Excerpts from a dataset:
++++++++++

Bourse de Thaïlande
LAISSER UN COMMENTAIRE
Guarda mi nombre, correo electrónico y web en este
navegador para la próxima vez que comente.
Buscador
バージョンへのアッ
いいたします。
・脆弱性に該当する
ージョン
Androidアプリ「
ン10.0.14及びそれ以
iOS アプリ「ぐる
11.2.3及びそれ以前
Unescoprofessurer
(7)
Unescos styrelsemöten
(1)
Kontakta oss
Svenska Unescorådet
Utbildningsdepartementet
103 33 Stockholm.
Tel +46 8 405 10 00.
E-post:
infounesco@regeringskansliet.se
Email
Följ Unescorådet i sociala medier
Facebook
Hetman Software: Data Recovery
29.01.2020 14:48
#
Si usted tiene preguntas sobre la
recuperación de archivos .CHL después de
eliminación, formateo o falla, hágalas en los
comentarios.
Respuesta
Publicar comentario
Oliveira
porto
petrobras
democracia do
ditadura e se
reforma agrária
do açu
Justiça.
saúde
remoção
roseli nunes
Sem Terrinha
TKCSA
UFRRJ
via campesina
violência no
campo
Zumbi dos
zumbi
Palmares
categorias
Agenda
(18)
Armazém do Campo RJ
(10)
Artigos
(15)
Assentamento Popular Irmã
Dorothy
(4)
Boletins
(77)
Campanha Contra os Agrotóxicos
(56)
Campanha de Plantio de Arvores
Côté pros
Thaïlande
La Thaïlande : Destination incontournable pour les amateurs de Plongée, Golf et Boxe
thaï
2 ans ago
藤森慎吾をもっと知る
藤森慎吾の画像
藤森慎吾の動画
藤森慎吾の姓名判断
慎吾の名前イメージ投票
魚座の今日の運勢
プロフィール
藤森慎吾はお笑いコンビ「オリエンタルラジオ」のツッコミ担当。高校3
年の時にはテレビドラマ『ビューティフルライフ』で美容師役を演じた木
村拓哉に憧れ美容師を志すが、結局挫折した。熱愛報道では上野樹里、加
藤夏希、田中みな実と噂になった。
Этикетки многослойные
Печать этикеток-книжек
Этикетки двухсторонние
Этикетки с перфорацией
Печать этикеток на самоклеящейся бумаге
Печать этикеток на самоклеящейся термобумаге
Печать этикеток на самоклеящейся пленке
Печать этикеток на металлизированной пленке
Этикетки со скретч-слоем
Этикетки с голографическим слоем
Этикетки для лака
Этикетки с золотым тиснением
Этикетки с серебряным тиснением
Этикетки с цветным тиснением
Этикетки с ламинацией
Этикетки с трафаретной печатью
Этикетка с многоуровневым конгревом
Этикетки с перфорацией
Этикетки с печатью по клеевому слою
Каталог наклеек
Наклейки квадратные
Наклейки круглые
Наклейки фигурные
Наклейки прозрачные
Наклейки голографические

++++++++++

#### PROBLEM DESCRIPTION
Word for word, repeat the data from its first line through the line with "藤夏希、田中みな実と噂になった。", including both of those lines and no others.

#### EXERCISE RESULT
Bourse de Thaïlande
LAISSER UN COMMENTAIRE
Guarda mi nombre, correo electrónico y web en este
navegador para la próxima vez que comente.
Buscador
バージョンへのアッ
いいたします。
・脆弱性に該当する
ージョン
Androidアプリ「
ン10.0.14及びそれ以
iOS アプリ「ぐる
11.2.3及びそれ以前
Unescoprofessurer
(7)
Unescos styrelsemöten
(1)
Kontakta oss
Svenska Unescorådet
Utbildningsdepartementet
103 33 Stockholm.
Tel +46 8 405 10 00.
E-post:
infounesco@regeringskansliet.se
Email
Följ Unescorådet i sociala medier
Facebook
Hetman Software: Data Recovery
29.01.2020 14:48
#
Si usted tiene preguntas sobre la
recuperación de archivos .CHL después de
eliminación, formateo o falla, hágalas en los
comentarios.
Respuesta
Publicar comentario
Oliveira
porto
petrobras
democracia do
ditadura e se
reforma agrária
do açu
Justiça.
saúde
remoção
roseli nunes
Sem Terrinha
TKCSA
UFRRJ
via campesina
violência no
campo
Zumbi dos
zumbi
Palmares
categorias
Agenda
(18)
Armazém do Campo RJ
(10)
Artigos
(15)
Assentamento Popular Irmã
Dorothy
(4)
Boletins
(77)
Campanha Contra os Agrotóxicos
(56)
Campanha de Plantio de Arvores
Côté pros
Thaïlande
La Thaïlande : Destination incontournable pour les amateurs de Plongée, Golf et Boxe
thaï
2 ans ago
藤森慎吾をもっと知る
藤森慎吾の画像
藤森慎吾の動画
藤森慎吾の姓名判断
慎吾の名前イメージ投票
魚座の今日の運勢
プロフィール
藤森慎吾はお笑いコンビ「オリエンタルラジオ」のツッコミ担当。高校3
年の時にはテレビドラマ『ビューティフルライフ』で美容師役を演じた木
村拓哉に憧れ美容師を志すが、結局挫折した。熱愛報道では上野樹里、加
藤夏希、田中みな実と噂になった。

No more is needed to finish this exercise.